→ **WORKING DATA**
※
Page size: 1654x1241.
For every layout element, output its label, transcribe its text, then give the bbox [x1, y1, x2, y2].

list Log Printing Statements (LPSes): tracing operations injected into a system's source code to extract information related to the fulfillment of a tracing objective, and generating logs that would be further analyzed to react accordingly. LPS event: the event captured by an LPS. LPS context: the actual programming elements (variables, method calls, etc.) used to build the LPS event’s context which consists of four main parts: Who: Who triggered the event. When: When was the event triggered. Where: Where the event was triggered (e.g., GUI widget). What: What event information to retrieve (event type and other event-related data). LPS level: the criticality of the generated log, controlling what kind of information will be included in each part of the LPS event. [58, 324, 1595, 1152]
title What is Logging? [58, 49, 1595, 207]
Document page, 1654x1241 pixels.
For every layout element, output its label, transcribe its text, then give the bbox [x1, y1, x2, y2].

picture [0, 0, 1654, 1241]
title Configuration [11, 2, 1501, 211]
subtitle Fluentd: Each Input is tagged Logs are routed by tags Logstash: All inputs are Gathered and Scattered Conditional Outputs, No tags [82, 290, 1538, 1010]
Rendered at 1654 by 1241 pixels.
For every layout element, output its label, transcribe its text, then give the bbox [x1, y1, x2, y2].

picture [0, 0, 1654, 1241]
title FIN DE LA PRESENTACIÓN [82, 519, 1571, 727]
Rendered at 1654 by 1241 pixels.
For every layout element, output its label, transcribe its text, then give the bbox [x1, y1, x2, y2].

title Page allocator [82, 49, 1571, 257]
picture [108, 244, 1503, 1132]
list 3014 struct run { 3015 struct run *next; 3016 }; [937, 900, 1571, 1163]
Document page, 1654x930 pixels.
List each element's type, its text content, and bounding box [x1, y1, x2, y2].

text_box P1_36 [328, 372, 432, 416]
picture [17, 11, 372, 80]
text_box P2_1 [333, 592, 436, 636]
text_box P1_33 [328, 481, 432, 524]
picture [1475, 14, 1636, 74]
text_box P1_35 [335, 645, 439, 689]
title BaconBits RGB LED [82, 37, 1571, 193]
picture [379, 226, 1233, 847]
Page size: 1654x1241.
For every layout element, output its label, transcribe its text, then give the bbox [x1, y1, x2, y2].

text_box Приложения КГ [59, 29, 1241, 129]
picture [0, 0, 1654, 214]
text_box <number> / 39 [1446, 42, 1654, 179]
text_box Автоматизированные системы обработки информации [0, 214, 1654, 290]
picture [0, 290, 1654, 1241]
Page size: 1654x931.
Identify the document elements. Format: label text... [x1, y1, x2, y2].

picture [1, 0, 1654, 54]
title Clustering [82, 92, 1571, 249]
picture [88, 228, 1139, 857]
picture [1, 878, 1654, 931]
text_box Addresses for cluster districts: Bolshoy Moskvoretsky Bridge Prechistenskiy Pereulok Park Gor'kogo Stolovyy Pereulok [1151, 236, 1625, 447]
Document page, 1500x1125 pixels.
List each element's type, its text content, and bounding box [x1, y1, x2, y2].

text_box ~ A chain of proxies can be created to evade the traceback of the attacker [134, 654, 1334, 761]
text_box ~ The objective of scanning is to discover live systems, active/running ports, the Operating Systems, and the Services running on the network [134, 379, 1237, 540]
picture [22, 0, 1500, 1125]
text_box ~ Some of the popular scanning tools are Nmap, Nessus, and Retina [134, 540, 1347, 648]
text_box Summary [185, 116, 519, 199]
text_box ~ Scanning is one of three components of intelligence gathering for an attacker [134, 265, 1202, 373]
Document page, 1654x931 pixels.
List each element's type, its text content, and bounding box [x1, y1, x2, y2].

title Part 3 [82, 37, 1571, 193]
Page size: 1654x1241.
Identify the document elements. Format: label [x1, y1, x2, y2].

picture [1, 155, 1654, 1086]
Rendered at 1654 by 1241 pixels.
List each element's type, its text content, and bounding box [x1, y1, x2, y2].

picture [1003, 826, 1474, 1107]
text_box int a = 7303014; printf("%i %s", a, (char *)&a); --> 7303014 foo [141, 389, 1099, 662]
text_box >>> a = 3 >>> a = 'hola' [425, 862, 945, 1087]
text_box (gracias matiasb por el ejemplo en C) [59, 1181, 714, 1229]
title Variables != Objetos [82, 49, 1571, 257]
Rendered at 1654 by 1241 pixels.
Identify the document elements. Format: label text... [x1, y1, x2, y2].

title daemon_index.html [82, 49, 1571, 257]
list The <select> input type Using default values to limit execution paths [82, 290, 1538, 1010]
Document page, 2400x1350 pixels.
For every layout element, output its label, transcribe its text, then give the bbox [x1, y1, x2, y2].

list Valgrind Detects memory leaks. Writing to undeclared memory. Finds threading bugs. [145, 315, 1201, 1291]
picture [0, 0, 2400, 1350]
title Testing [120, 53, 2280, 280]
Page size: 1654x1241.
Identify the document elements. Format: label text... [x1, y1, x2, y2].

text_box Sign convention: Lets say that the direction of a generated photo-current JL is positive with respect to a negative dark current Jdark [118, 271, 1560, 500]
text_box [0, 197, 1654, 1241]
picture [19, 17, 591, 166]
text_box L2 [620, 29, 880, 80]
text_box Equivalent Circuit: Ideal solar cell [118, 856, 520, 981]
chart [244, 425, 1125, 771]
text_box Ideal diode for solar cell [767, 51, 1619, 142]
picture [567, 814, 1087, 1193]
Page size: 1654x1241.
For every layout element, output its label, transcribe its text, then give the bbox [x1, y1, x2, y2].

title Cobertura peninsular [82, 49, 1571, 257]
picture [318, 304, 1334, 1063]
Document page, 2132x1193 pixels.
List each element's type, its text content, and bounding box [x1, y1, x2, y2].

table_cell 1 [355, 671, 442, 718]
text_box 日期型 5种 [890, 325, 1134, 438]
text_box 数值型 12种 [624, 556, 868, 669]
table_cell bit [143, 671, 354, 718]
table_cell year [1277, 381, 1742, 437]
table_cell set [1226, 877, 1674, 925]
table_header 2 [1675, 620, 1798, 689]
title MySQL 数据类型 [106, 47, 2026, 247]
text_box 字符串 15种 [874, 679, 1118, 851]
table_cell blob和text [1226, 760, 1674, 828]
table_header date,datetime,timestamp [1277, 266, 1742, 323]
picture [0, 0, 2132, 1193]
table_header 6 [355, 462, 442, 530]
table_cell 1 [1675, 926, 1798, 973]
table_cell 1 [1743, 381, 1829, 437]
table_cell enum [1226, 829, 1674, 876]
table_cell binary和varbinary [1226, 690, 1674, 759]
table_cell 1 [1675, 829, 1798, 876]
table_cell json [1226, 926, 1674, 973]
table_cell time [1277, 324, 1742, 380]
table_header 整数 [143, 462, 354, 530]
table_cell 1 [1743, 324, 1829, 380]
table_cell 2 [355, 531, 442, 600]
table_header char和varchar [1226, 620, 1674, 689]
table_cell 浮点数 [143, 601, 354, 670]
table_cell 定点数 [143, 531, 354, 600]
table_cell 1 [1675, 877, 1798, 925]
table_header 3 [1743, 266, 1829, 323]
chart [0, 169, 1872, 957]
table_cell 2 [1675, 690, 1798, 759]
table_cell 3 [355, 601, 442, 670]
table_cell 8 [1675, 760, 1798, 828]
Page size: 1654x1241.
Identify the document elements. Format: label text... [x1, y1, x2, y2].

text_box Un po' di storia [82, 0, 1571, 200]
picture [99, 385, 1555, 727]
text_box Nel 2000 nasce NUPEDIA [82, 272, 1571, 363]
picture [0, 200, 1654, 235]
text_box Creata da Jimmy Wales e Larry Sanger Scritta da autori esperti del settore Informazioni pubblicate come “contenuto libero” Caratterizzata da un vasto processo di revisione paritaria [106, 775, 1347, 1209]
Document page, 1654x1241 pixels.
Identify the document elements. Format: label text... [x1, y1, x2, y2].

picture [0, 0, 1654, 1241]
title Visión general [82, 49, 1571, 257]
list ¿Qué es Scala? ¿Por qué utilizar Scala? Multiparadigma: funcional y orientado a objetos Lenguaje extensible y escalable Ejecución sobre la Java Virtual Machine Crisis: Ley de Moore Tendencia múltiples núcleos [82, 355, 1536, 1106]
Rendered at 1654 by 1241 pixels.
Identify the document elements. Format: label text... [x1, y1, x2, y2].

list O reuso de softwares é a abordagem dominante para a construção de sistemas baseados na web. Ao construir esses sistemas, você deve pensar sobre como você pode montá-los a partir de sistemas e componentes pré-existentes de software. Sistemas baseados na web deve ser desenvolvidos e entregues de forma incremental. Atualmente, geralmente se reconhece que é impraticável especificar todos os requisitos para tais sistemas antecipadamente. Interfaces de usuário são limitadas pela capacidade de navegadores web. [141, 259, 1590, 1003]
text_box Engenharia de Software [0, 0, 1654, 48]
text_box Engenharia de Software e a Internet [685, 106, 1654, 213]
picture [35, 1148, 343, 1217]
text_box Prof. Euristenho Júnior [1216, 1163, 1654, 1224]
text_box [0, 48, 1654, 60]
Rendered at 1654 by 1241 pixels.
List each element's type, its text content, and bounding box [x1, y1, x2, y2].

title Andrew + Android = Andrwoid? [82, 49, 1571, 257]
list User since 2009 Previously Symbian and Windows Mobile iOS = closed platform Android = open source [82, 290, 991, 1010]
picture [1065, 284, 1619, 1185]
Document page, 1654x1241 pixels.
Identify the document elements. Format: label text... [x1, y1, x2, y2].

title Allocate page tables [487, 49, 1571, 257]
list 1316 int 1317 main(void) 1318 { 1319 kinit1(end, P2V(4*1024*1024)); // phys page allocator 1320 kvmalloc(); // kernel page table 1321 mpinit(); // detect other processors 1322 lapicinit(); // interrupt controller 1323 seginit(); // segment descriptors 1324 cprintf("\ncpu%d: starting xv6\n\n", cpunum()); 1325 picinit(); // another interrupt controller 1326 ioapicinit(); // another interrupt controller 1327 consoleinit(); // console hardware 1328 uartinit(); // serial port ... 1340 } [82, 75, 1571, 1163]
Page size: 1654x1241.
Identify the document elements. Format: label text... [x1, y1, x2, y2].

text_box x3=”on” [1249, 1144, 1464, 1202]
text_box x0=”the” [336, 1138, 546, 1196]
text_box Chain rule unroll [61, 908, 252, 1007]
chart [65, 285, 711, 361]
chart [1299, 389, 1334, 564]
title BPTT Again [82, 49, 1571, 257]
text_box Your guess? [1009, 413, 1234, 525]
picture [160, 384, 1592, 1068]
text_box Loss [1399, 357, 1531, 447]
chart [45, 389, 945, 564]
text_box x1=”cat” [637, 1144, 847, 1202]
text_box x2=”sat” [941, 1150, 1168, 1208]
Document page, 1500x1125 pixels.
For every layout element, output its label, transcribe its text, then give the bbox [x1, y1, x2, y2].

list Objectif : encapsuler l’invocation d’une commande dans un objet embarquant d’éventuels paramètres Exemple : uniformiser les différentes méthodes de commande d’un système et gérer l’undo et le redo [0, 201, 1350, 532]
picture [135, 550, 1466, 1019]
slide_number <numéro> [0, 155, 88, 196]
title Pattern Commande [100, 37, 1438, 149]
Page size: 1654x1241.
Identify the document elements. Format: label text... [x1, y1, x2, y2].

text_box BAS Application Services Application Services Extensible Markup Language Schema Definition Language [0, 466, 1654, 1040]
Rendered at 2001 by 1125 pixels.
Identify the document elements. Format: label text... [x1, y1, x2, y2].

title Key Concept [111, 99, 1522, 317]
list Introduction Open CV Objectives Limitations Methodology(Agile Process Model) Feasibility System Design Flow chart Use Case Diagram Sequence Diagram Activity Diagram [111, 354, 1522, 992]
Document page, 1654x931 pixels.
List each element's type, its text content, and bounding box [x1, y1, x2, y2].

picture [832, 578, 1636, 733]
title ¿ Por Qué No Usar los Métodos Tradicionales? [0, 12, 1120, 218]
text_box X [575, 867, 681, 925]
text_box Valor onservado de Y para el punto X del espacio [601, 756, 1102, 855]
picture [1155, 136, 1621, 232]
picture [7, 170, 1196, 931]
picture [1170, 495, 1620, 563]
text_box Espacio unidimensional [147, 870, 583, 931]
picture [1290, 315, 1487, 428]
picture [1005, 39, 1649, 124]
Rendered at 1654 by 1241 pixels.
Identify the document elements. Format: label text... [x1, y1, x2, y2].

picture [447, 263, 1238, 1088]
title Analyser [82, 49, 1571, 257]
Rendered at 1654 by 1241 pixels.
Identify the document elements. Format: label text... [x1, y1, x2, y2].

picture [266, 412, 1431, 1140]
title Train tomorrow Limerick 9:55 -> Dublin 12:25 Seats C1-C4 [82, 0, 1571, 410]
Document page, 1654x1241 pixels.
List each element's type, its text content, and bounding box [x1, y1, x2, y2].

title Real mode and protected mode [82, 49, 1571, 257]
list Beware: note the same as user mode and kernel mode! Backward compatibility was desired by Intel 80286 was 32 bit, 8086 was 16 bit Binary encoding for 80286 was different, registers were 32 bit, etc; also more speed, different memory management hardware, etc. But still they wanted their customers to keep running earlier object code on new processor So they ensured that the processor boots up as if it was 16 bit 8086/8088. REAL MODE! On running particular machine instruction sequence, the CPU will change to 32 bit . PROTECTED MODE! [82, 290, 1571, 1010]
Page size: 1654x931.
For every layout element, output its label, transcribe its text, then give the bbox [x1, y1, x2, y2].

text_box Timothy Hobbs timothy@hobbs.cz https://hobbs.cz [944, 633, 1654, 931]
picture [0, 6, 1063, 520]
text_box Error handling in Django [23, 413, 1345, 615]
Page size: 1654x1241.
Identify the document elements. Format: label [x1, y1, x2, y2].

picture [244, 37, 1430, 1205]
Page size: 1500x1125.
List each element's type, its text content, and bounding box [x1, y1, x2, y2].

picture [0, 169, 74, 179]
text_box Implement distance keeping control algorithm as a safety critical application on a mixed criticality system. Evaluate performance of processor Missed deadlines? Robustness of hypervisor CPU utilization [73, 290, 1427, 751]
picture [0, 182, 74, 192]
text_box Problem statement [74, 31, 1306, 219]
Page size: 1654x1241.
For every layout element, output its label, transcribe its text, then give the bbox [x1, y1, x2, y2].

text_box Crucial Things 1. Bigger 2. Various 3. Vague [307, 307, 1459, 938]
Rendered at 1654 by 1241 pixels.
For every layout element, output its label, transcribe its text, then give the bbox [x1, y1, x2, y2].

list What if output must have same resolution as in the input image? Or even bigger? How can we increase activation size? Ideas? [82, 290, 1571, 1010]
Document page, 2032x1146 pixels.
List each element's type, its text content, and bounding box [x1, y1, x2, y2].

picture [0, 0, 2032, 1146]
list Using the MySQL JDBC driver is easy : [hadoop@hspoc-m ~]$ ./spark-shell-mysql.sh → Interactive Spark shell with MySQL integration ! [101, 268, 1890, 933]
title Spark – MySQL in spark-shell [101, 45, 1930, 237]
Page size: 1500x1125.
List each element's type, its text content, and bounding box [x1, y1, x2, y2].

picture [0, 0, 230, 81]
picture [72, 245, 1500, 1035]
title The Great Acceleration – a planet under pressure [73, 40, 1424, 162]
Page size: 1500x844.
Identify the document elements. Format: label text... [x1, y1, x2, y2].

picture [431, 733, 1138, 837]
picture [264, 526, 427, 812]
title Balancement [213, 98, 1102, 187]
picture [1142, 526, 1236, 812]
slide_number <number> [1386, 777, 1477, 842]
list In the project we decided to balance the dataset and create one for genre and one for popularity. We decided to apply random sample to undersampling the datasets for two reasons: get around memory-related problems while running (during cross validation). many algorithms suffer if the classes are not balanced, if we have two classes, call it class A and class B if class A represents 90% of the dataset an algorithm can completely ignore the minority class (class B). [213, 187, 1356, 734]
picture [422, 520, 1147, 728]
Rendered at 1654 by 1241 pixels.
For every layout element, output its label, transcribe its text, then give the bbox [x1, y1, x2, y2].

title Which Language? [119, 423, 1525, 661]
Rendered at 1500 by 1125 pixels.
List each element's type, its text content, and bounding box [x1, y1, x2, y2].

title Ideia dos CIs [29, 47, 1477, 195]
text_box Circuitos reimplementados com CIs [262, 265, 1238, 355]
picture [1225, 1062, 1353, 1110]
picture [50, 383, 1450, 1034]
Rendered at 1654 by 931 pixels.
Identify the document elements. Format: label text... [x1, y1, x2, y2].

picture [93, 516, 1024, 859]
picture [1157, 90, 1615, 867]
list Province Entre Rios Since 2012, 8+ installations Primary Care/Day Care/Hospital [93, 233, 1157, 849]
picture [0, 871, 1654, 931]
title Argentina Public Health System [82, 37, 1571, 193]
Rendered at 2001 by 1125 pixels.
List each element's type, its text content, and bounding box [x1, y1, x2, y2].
※
→ **WORK TO DO**
Please convert the stretch from the line containing "Document page, 2400x1350 pixels." through the line containing "title Testing [120, 53, 2280, 280]" into a two-column CSV with the header source,result. Give one line per row, with the row's text under source and its answer under result, each in a quoted field and with line breaks replaced by spaces.

→ **ANSWER FOR THE TASK**
source,result
"Document page, 2400x1350 pixels. For every layout element, output its label, transcribe its text, then give the bbox [x1, y1, x2, y2].","list Valgrind Detects memory leaks. Writing to undeclared memory. Finds threading bugs. [145, 315, 1201, 1291] picture [0, 0, 2400, 1350] title Testing [120, 53, 2280, 280]"